- [Try it] The full data must be written out exactly, with every line included.

(Collection entries)
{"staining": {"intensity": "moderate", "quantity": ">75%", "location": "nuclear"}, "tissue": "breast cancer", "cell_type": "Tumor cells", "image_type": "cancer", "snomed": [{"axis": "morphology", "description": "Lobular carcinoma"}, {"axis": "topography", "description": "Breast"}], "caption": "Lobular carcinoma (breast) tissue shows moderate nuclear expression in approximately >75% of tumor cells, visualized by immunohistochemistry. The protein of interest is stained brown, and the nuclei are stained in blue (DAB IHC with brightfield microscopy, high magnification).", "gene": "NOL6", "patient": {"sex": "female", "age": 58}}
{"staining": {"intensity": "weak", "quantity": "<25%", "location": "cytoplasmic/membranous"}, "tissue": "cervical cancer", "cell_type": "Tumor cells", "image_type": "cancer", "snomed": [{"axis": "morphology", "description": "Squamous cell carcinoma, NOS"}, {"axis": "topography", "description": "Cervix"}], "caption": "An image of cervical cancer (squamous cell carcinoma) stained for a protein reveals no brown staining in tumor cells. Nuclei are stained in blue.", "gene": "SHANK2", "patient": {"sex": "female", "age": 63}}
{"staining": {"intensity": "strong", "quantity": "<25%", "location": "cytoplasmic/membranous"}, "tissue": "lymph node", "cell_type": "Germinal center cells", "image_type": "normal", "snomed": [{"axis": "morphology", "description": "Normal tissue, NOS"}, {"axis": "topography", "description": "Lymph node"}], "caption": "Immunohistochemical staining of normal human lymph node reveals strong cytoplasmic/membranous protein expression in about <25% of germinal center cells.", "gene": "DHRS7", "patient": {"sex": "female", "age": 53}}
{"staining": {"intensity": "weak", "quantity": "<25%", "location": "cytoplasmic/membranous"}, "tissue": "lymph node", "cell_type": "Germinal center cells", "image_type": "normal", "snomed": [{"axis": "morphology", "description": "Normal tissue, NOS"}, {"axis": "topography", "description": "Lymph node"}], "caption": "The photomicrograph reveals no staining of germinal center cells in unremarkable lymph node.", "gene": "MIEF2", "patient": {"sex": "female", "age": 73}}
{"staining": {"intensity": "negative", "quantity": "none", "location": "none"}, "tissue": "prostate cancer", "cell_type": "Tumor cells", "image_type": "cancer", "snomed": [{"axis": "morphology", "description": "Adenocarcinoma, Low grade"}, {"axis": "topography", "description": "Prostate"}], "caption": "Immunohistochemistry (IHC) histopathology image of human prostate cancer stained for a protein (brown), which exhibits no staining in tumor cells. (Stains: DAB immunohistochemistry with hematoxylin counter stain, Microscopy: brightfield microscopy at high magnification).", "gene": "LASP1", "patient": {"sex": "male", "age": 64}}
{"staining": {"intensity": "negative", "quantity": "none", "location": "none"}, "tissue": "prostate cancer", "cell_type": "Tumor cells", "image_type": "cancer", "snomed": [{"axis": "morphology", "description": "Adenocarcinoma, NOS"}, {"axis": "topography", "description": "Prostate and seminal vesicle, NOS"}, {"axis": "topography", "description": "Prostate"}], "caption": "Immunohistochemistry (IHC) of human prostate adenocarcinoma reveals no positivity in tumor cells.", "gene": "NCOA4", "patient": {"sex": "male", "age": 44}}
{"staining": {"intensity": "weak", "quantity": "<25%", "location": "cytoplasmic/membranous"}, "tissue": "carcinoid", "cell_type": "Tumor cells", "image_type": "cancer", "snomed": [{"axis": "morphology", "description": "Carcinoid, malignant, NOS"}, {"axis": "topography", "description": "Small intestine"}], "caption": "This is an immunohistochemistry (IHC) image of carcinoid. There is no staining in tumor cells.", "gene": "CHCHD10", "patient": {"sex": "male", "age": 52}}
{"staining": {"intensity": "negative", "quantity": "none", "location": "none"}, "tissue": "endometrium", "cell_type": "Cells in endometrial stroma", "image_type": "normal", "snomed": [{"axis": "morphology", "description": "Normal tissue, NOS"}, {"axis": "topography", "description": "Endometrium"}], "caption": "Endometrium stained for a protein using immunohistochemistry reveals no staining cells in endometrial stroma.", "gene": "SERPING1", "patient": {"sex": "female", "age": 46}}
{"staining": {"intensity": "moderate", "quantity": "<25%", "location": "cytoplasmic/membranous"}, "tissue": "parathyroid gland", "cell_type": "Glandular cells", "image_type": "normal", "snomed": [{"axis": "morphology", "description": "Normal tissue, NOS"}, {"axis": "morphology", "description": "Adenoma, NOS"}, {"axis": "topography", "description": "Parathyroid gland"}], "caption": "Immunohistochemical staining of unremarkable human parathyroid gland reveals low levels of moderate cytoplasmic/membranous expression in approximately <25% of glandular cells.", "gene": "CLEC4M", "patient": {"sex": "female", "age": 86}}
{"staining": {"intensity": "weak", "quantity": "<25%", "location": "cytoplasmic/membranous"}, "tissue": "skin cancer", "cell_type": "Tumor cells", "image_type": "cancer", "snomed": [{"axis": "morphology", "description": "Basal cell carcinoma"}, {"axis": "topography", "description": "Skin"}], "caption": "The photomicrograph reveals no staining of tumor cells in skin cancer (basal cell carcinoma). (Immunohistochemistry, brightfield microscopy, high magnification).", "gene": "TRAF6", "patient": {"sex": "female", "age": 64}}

- [Task answer]
{"staining": {"intensity": "moderate", "quantity": ">75%", "location": "nuclear"}, "tissue": "breast cancer", "cell_type": "Tumor cells", "image_type": "cancer", "snomed": [{"axis": "morphology", "description": "Lobular carcinoma"}, {"axis": "topography", "description": "Breast"}], "caption": "Lobular carcinoma (breast) tissue shows moderate nuclear expression in approximately >75% of tumor cells, visualized by immunohistochemistry. The protein of interest is stained brown, and the nuclei are stained in blue (DAB IHC with brightfield microscopy, high magnification).", "gene": "NOL6", "patient": {"sex": "female", "age": 58}}
{"staining": {"intensity": "weak", "quantity": "<25%", "location": "cytoplasmic/membranous"}, "tissue": "cervical cancer", "cell_type": "Tumor cells", "image_type": "cancer", "snomed": [{"axis": "morphology", "description": "Squamous cell carcinoma, NOS"}, {"axis": "topography", "description": "Cervix"}], "caption": "An image of cervical cancer (squamous cell carcinoma) stained for a protein reveals no brown staining in tumor cells. Nuclei are stained in blue.", "gene": "SHANK2", "patient": {"sex": "female", "age": 63}}
{"staining": {"intensity": "strong", "quantity": "<25%", "location": "cytoplasmic/membranous"}, "tissue": "lymph node", "cell_type": "Germinal center cells", "image_type": "normal", "snomed": [{"axis": "morphology", "description": "Normal tissue, NOS"}, {"axis": "topography", "description": "Lymph node"}], "caption": "Immunohistochemical staining of normal human lymph node reveals strong cytoplasmic/membranous protein expression in about <25% of germinal center cells.", "gene": "DHRS7", "patient": {"sex": "female", "age": 53}}
{"staining": {"intensity": "weak", "quantity": "<25%", "location": "cytoplasmic/membranous"}, "tissue": "lymph node", "cell_type": "Germinal center cells", "image_type": "normal", "snomed": [{"axis": "morphology", "description": "Normal tissue, NOS"}, {"axis": "topography", "description": "Lymph node"}], "caption": "The photomicrograph reveals no staining of germinal center cells in unremarkable lymph node.", "gene": "MIEF2", "patient": {"sex": "female", "age": 73}}
{"staining": {"intensity": "negative", "quantity": "none", "location": "none"}, "tissue": "prostate cancer", "cell_type": "Tumor cells", "image_type": "cancer", "snomed": [{"axis": "morphology", "description": "Adenocarcinoma, Low grade"}, {"axis": "topography", "description": "Prostate"}], "caption": "Immunohistochemistry (IHC) histopathology image of human prostate cancer stained for a protein (brown), which exhibits no staining in tumor cells. (Stains: DAB immunohistochemistry with hematoxylin counter stain, Microscopy: brightfield microscopy at high magnification).", "gene": "LASP1", "patient": {"sex": "male", "age": 64}}
{"staining": {"intensity": "negative", "quantity": "none", "location": "none"}, "tissue": "prostate cancer", "cell_type": "Tumor cells", "image_type": "cancer", "snomed": [{"axis": "morphology", "description": "Adenocarcinoma, NOS"}, {"axis": "topography", "description": "Prostate and seminal vesicle, NOS"}, {"axis": "topography", "description": "Prostate"}], "caption": "Immunohistochemistry (IHC) of human prostate adenocarcinoma reveals no positivity in tumor cells.", "gene": "NCOA4", "patient": {"sex": "male", "age": 44}}
{"staining": {"intensity": "weak", "quantity": "<25%", "location": "cytoplasmic/membranous"}, "tissue": "carcinoid", "cell_type": "Tumor cells", "image_type": "cancer", "snomed": [{"axis": "morphology", "description": "Carcinoid, malignant, NOS"}, {"axis": "topography", "description": "Small intestine"}], "caption": "This is an immunohistochemistry (IHC) image of carcinoid. There is no staining in tumor cells.", "gene": "CHCHD10", "patient": {"sex": "male", "age": 52}}
{"staining": {"intensity": "negative", "quantity": "none", "location": "none"}, "tissue": "endometrium", "cell_type": "Cells in endometrial stroma", "image_type": "normal", "snomed": [{"axis": "morphology", "description": "Normal tissue, NOS"}, {"axis": "topography", "description": "Endometrium"}], "caption": "Endometrium stained for a protein using immunohistochemistry reveals no staining cells in endometrial stroma.", "gene": "SERPING1", "patient": {"sex": "female", "age": 46}}
{"staining": {"intensity": "moderate", "quantity": "<25%", "location": "cytoplasmic/membranous"}, "tissue": "parathyroid gland", "cell_type": "Glandular cells", "image_type": "normal", "snomed": [{"axis": "morphology", "description": "Normal tissue, NOS"}, {"axis": "morphology", "description": "Adenoma, NOS"}, {"axis": "topography", "description": "Parathyroid gland"}], "caption": "Immunohistochemical staining of unremarkable human parathyroid gland reveals low levels of moderate cytoplasmic/membranous expression in approximately <25% of glandular cells.", "gene": "CLEC4M", "patient": {"sex": "female", "age": 86}}
{"staining": {"intensity": "weak", "quantity": "<25%", "location": "cytoplasmic/membranous"}, "tissue": "skin cancer", "cell_type": "Tumor cells", "image_type": "cancer", "snomed": [{"axis": "morphology", "description": "Basal cell carcinoma"}, {"axis": "topography", "description": "Skin"}], "caption": "The photomicrograph reveals no staining of tumor cells in skin cancer (basal cell carcinoma). (Immunohistochemistry, brightfield microscopy, high magnification).", "gene": "TRAF6", "patient": {"sex": "female", "age": 64}}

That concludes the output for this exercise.